She has written a screenplay called “The Bra That Ate L.A.” and has a writer working on a screenplay for her titled “Artona, Queen of the Universe.” She also thinks that if she weren’t doing this (whatever this is), she’d “probably be a rocket scientist right now. I really find it fascinating to be a laboratory scientist or something like that.”

Last year she claimed to have spoken, through a medium, to Marilyn Monroe, who from time to time advises her on her career, admonishing Angelyne not to make the same mistakes she did.

I’m thinking this: Angelyne should be placed in the pantheon of L.A. circus freaks. People in the future should remember this person, because she is an example of what bad states of mind one can slip into when looking for some way to make one’s mark in a city that has disappointed so many.


A few days later, I have a premonition that Angelyne is in Caracas, working for the CIA. That morning, Hennig phones to tell me that Angelyne will be calling me momentarily. He hangs up. A few minutes later, she calls.

Again, it’s hard to hear her. “Are you, by any chance, calling from,” I hesitate, “Venezuela?”

She ignores me. “The minute the first billboard went up, it was like filling a (and here she either says “pig” or “pit”--I can’t tell). There hadn’t been a billboard queen in Hollywood before. I’m the quintessential billboard queen that’s supposed to happen. That’s why it’s so readily and easily accepted. I feel like I’ve been embedded in the cement of Hollywood for 3,000 years.”

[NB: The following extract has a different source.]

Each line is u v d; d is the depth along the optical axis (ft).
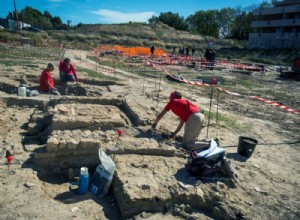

Later I talk to a guy I know who had dinner with Angelyne a few years back. “Angelyne is over.” Cryptically, that’s all he has to say.

Driving down Hollywood Boulevard a week later, I look up and see an especially huge Angelyne billboard. I remember a few months back, in the same neighborhood, I looked up to see a giant, 40-foot blowup Angelyne doll, perched on top of a building like a nightmare float in the Macy’s Thanksgiving Day parade.

Mulling this over, I spot something pink out of the corner of my eye. And there she is, in a hot-pink Corvette, crossing Hollywood Boulevard, heading down Vine. I think fast. I make a dangerous right turn from the left-turn lane. There are no sirens. Everything gets very quiet. There is just me and my car, chasing down Angelyne in her car. Fifteen minutes and 20 moving violations later, she gives me the slip. I’m thinking: she’s been trained in guerrilla surveillance tactics. Manuel Noriega was probably in that car. Or Carlos the Jackal. I’ll never know.

I call Hennig with newfound determination to meet with Angelyne. We crossed paths, I’m thinking. It’s too great a coincidence.

“I have to meet with her, Scott,” I say, “I need to actually see her.”

Hennig says he’ll ask Angelyne and get back to me.